Tod durch Erschießen: billig und human?
Die Giftspritze ist in den 34 US-Bundesstaaten, in denen die Todesstrafe wieder eingeführt wurde, die erste Wahl. In acht Staaten gibt es zudem, wenn der zum Tode Verurteilte dies wünscht, den elektrischen Stuhl, in 3 Bundesstaaten das Hängen, in weiteren 3 die Gaskammer und in Oklahoma und Utah könnte auch ein Erschießungskommando eingesetzt werden. Seit der Wiedereinführung wurden mit Erschießungskommandos ausschließlich in Utah 3 Menschen hingerichtet, zuletzt 2010, durch Hängen ebenfalls 3, mit der Gaskammer 11, mit dem elektrischen Stuhl 158 und 1189 mit der Giftspritze. Erschießungskommandos bestehen meist aus fünf Personen, nur eine der Waffen ist mit scharfer Munition ausgestattet, so dass die Schießenden nicht wissen, wer getötet hat.

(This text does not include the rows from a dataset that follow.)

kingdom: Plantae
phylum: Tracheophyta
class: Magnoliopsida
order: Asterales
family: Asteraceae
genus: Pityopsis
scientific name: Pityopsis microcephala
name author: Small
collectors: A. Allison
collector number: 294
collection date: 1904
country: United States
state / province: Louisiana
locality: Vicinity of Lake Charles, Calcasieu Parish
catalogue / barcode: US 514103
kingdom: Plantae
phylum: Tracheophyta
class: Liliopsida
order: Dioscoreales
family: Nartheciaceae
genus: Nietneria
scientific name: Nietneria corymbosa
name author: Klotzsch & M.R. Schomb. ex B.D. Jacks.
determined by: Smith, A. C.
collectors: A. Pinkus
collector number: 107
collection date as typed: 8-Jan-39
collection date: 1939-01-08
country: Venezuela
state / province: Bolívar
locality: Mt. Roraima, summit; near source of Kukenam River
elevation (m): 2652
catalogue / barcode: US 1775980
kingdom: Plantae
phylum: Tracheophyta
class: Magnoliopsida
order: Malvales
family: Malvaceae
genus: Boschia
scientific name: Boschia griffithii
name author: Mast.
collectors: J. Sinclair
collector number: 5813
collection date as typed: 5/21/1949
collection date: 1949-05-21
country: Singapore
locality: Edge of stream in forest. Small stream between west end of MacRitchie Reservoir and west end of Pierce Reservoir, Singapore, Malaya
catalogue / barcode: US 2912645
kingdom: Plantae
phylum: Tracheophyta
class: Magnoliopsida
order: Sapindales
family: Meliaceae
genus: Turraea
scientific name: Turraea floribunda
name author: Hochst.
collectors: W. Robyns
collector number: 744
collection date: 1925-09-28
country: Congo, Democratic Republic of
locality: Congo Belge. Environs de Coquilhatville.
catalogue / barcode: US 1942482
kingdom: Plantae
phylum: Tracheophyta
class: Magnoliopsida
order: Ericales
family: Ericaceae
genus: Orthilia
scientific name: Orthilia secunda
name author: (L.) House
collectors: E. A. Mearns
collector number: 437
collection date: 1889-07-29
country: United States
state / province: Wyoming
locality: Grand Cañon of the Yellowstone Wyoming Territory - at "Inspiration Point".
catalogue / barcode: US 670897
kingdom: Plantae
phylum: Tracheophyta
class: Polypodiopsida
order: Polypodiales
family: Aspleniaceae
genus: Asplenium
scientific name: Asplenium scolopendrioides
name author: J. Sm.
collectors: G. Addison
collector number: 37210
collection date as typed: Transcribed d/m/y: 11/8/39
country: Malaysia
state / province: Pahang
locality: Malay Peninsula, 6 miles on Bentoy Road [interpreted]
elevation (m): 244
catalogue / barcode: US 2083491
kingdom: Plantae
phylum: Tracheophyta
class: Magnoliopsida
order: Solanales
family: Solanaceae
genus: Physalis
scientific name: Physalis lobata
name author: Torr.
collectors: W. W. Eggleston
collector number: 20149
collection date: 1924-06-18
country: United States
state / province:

In Bedrängnis wegen der Probleme mit der Beschaffung der tödlichen Substanzen wird in einigen Bundesstaaten nach weiteren Methoden gesucht. So will ein Abgeordneter in Virginia die Einführung des elektrischen Stuhls nach Informationen des Guardian ermöglichen.
In Wyoming, wo es nur einen Todeskandidaten gibt und seit 22 Jahren kein Todesurteil mehr vollstreckt wurde, hat ein republikanischer Senator einen Gesetzesvorschlag eingebracht, nach dem ein Erschießungskommando verwendet werden kann, wenn es keine andere Möglichkeit gibt. Das wäre schließlich auch die billigste Methode.
In Missouri wurde gerade ebenfalls ein Gesetzesvorschlag eingebracht, der ein Erschießungskommando neben der Gaskammer und der Todesspritze wieder einführen würde. Es soll aus 5 Männern bestehen, die Polizisten, jedenfalls "peace officers", sein müssen. Erschießen sei humaner als die neuen Todesspritzen, sagt der Abgeordnete.